The leader of a log stream is responsible for log archiving. Logs are physically backed up based on log streams at the log entry level.
The default log backup interval is 2 minutes. Logs can be backed up in quasi-real time. By default, directories are split by 24 hours to facilitate backup data management.
Compared with that in earlier version of OceanBase Databases, such as V2.2.x and V3.x, the log archiving feature in OceanBase Database V4.0.0 is no longer based on partition-level log management. This significantly reduces the number of I/O operations incurred in log archiving and effectively reduces performance requirements on the backup media.
Data backup
OceanBase Database provides tenant-level data backup capabilities.
The data backup process is orchestrated by the RootService node and is carried out according to log streams. The backup data includes the partition’s metadata and macro block data. Physical backup refers to the physical backup of macro block data, while metadata refers to values that have been serialized from memory.
Each baseline macro block in OceanBase Database has a globally unique logical identifier. This logical identifier enables incremental backups to reuse macro blocks. In OceanBase Database, an incremental backup consists of a full backup of metadata plus a backup of only the incremental data macro blocks. The process and performance of restoring from an incremental backup are essentially the same as restoring from a full backup; the only difference is that macro blocks are read from different backup sets based on their logical identifiers.
Compared with earlier versions (V2.2.x and V3.x) of OceanBase Database, V4.x removes the dependency on retaining data snapshot points for data backup. Initiating a major freeze during the backup process no longer causes node storage space to bloat.
In V4.x, when selecting backup servers, OceanBase Database prioritizes the follower nodes of the log stream.

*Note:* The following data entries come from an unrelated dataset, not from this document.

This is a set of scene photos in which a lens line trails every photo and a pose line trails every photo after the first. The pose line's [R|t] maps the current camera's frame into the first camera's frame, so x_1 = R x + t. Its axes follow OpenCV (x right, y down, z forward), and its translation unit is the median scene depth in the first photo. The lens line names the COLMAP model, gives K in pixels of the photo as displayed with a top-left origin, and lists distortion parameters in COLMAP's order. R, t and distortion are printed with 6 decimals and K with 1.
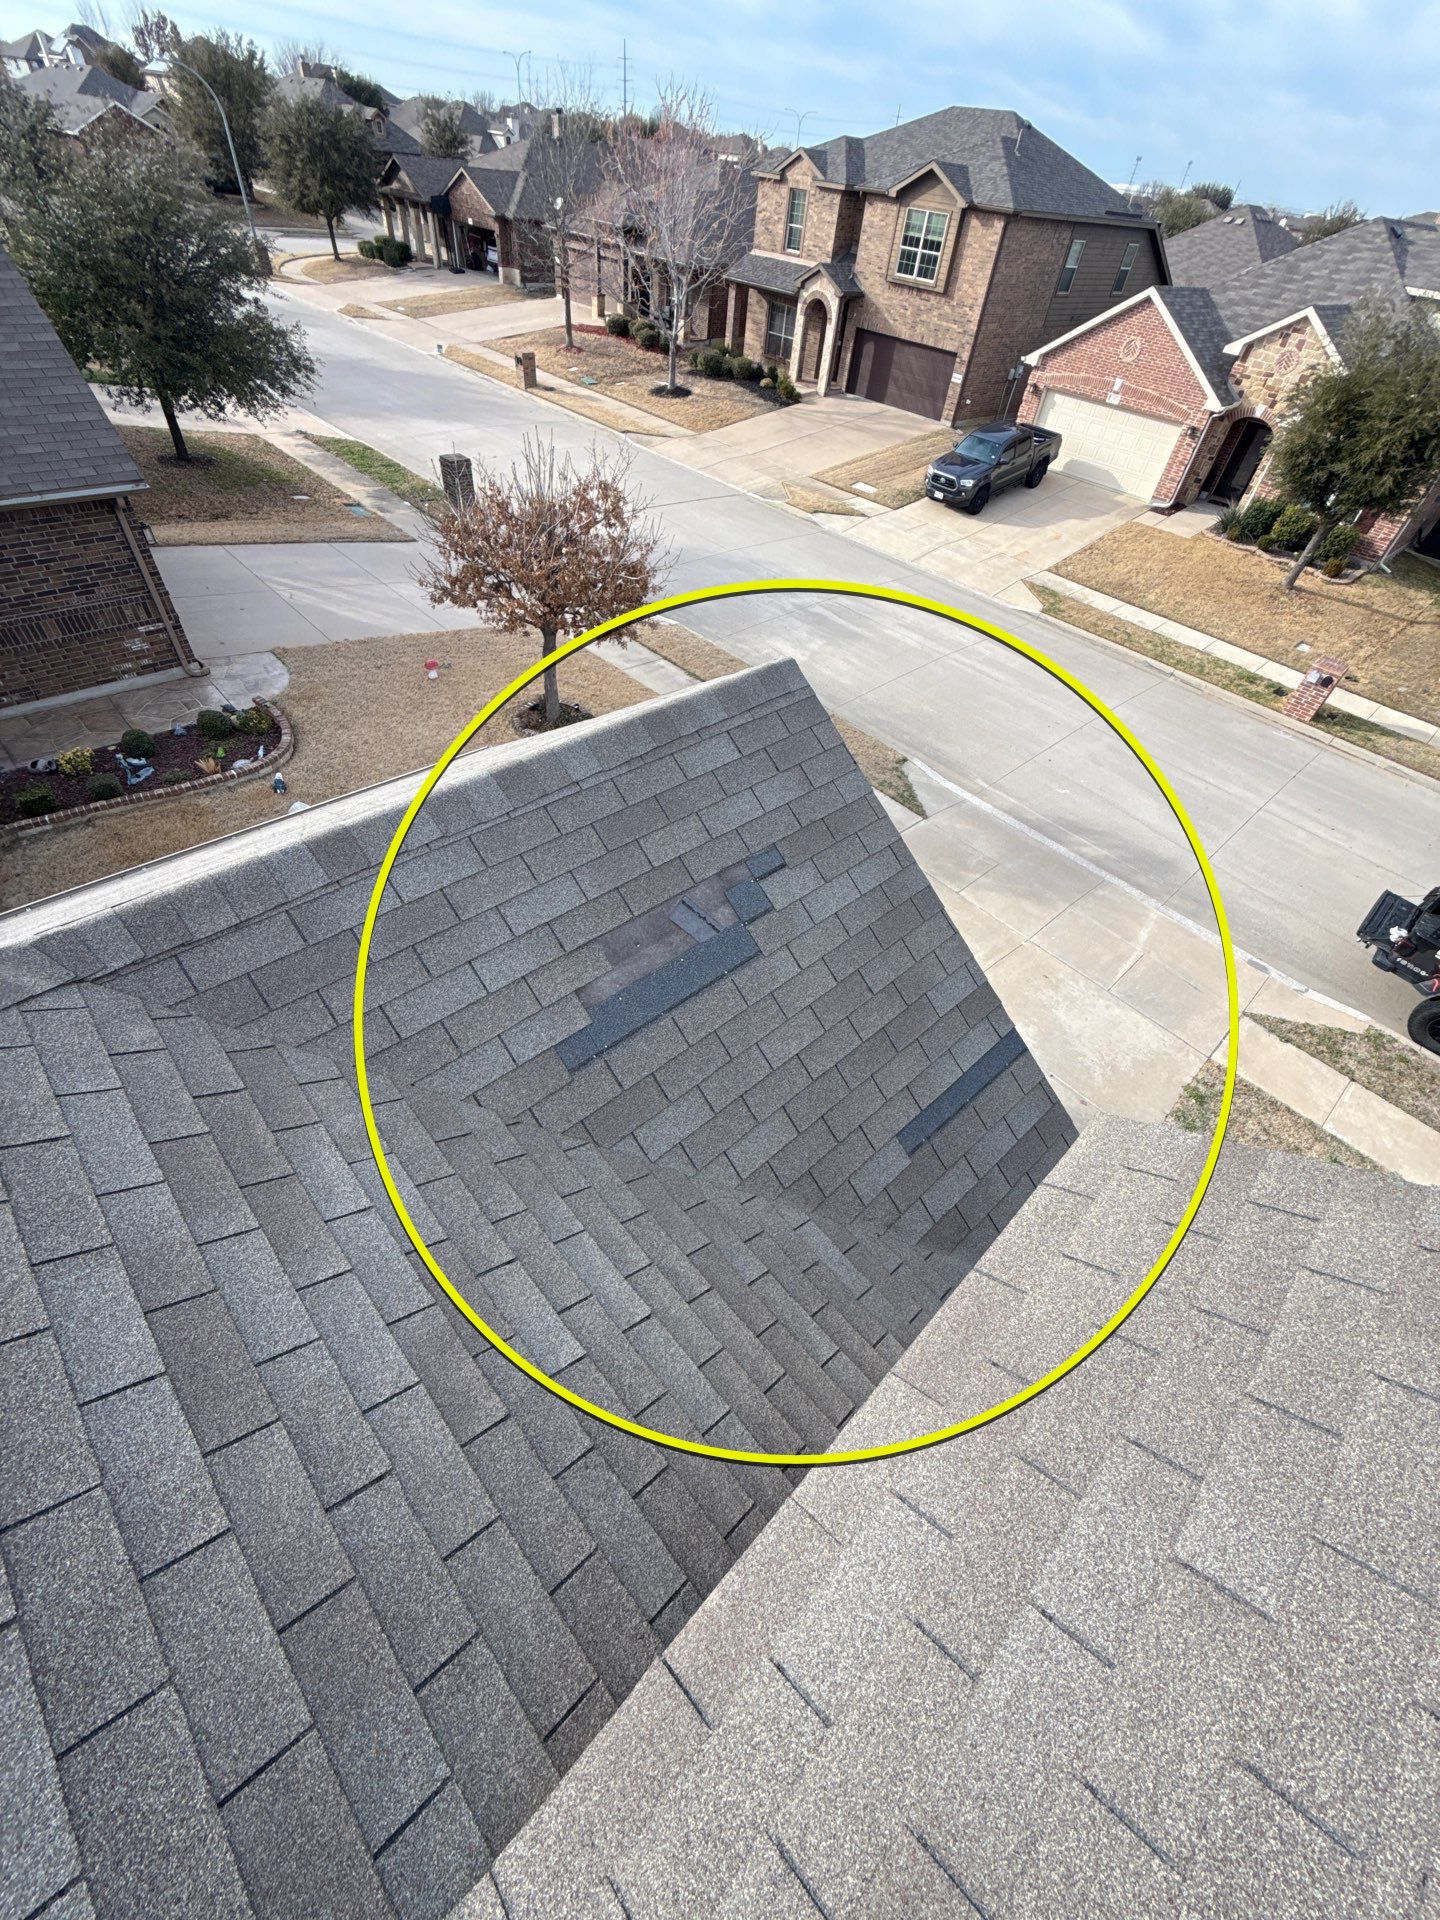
lens RADIAL K [[763.8, 0, 720.4], [0, 763.8, 973.0], [0, 0, 1]] dist [-0.001802, 0.000683]
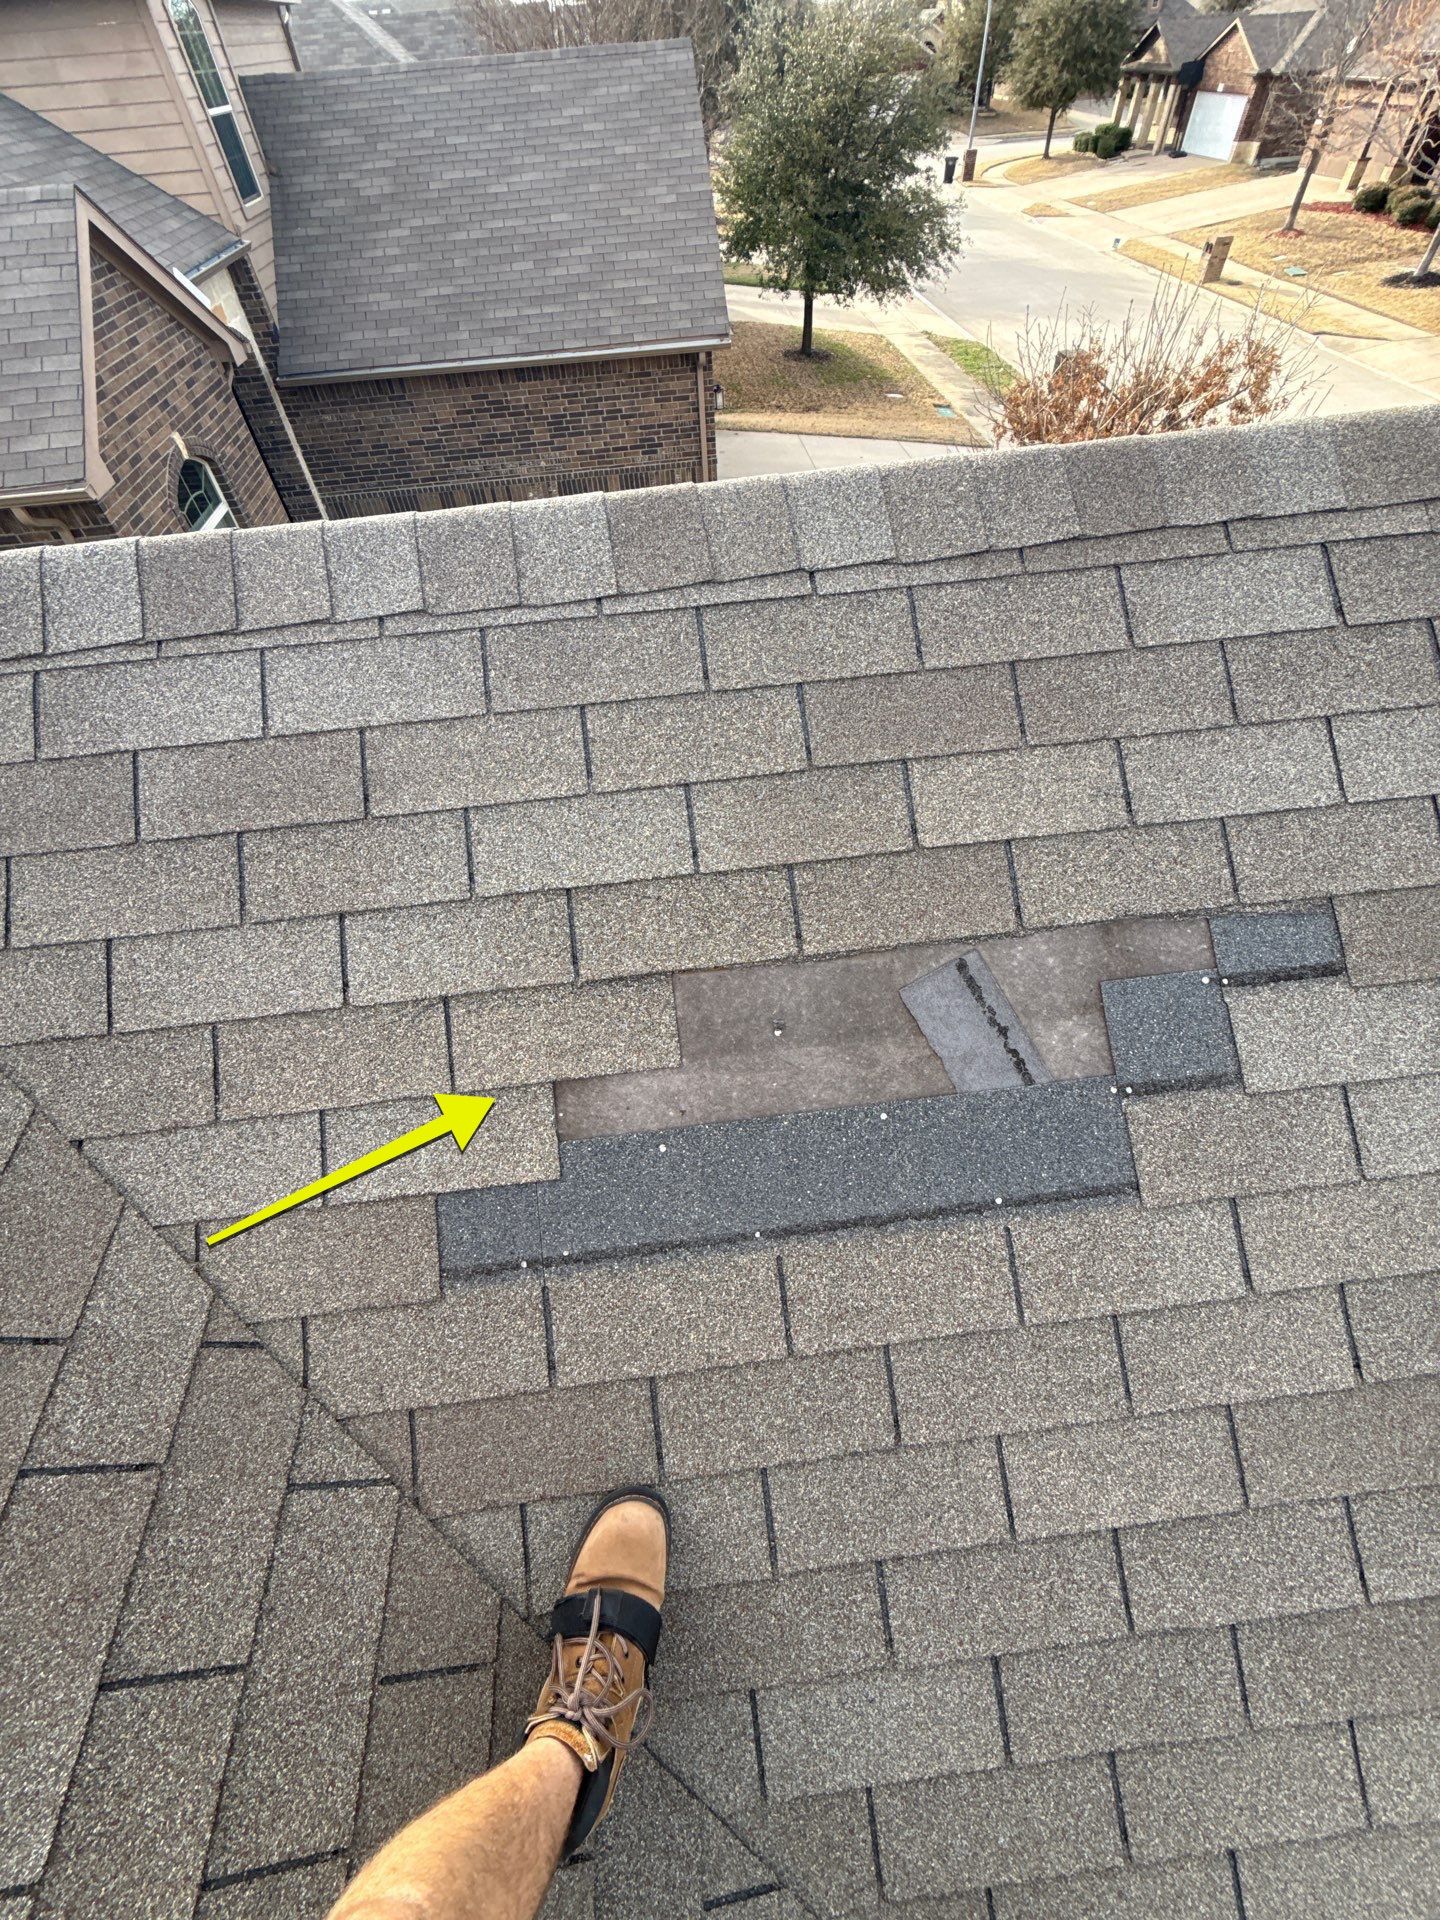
lens RADIAL K [[763.8, 0, 718.6], [0, 763.8, 966.2], [0, 0, 1]] dist [-0.001802, 0.000683]
pose [[0.793340, 0.380680, -0.475074, 0.005239], [-0.358544, 0.922843, 0.140738, -0.017408], [0.491995, 0.058682, 0.868618, 0.108967]]
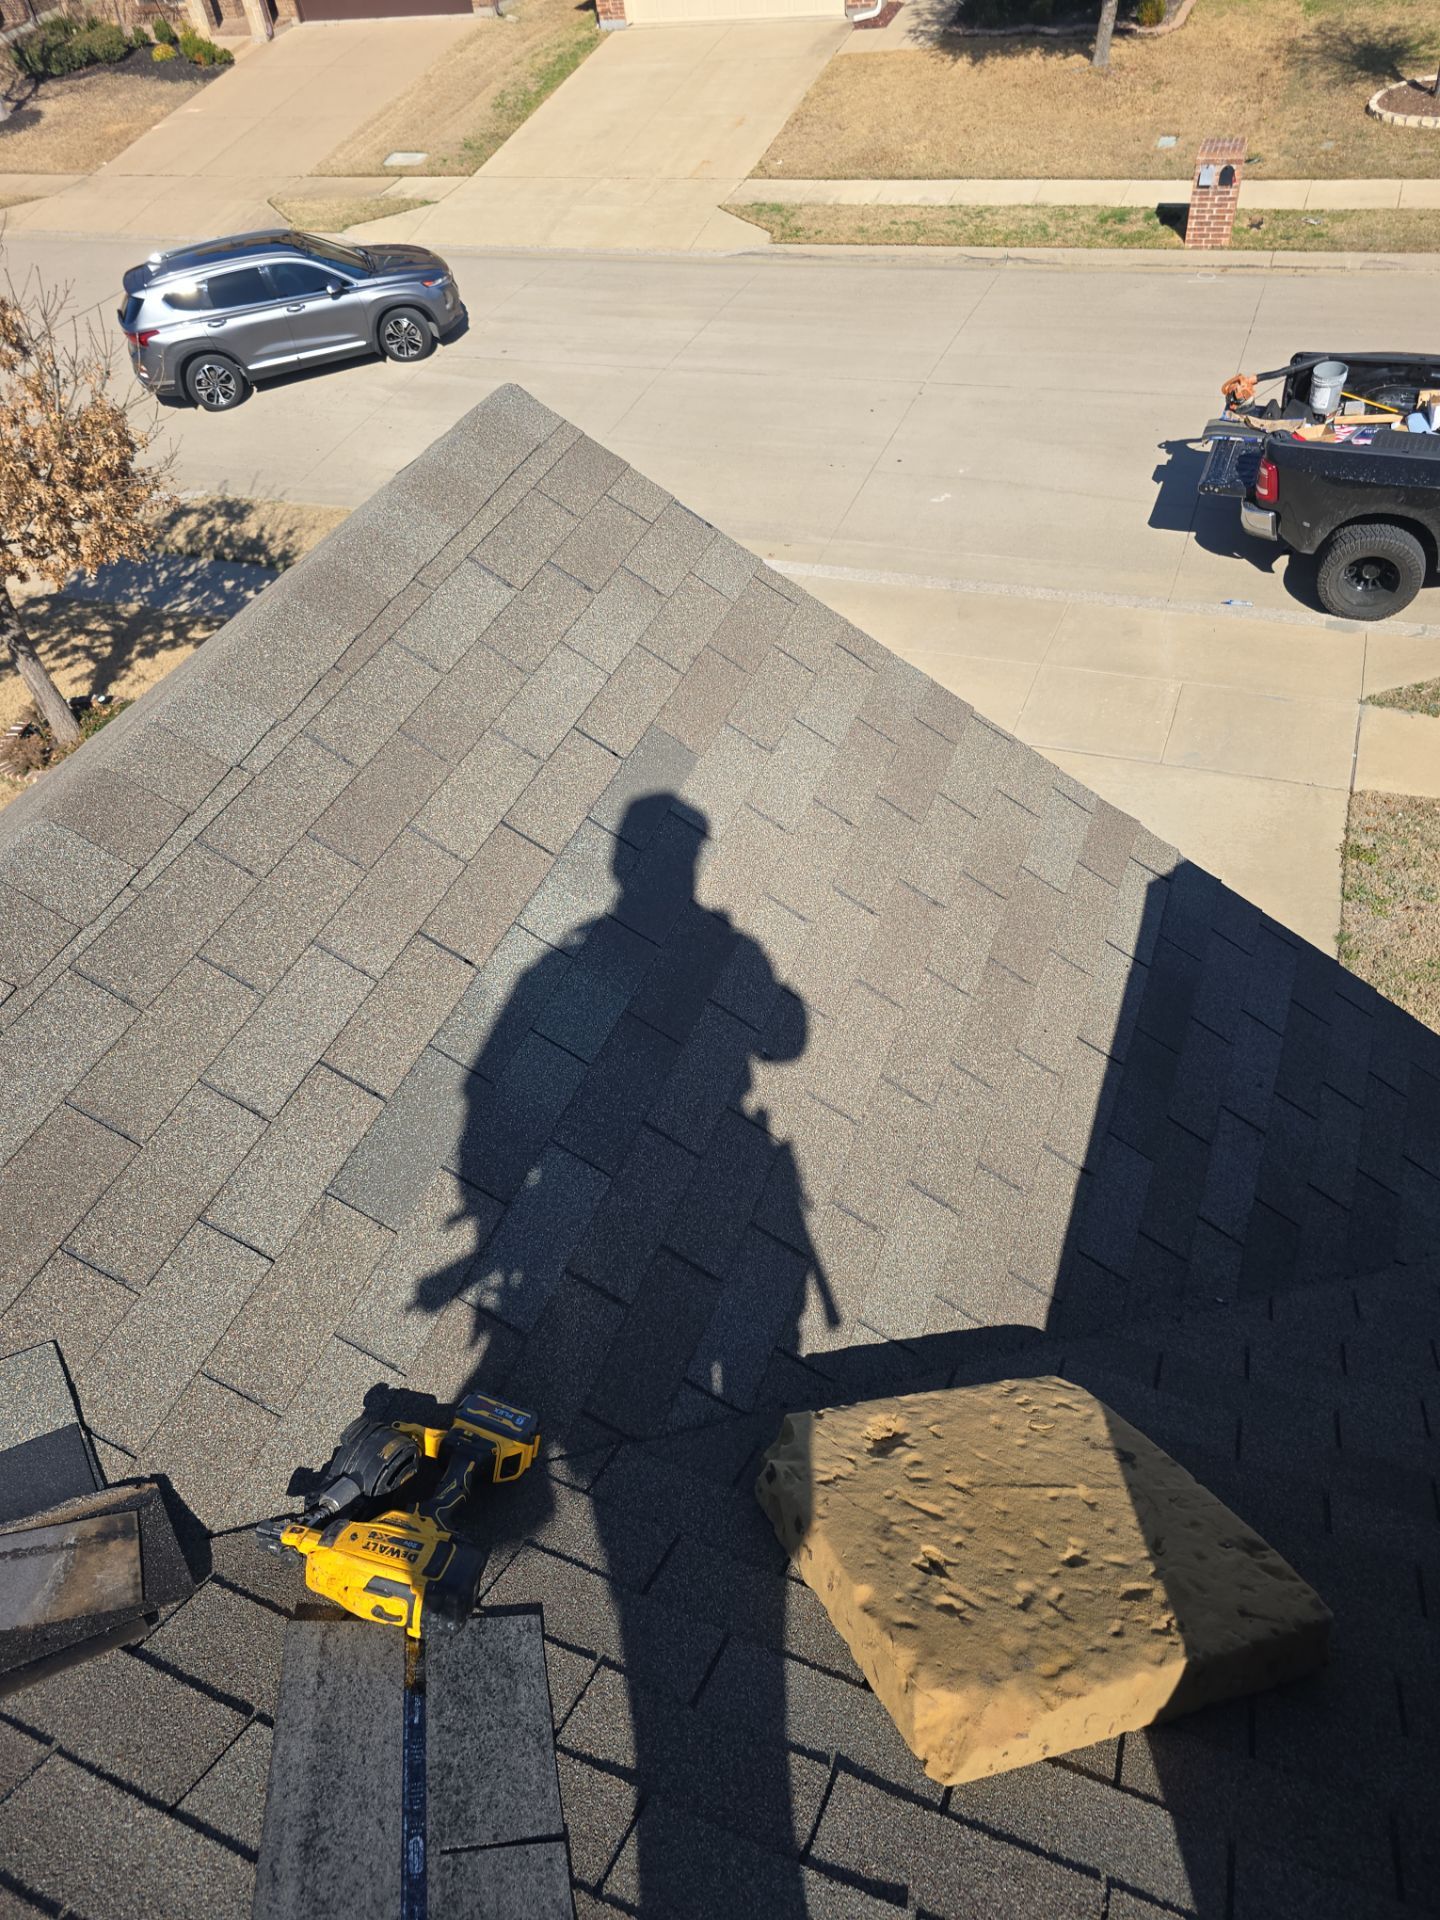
lens RADIAL K [[1268.1, 0, 711.0], [0, 1268.1, 952.6], [0, 0, 1]] dist [0.043601, -0.016976]
pose [[0.890873, -0.429946, 0.146600, -0.015526], [0.432222, 0.901595, 0.017616, -0.005664], [-0.139748, 0.047670, 0.989039, 0.031571]]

This approach reduces the load on the log stream’s leader node and improves backup efficiency. Specifically, the system will first select all eligible follower nodes for backup, and will only choose leader nodes if necessary. This strategy ensures that the backup process is more efficient and stable.
Data cleanup
OceanBase Database supports automatic cleanup for the specified backup path. RootService periodically checks the specified backup cleanup strategy and deletes unnecessary data backups. The system also deletes unnecessary log backups based on the earliest replay checkpoint of the retained data backups.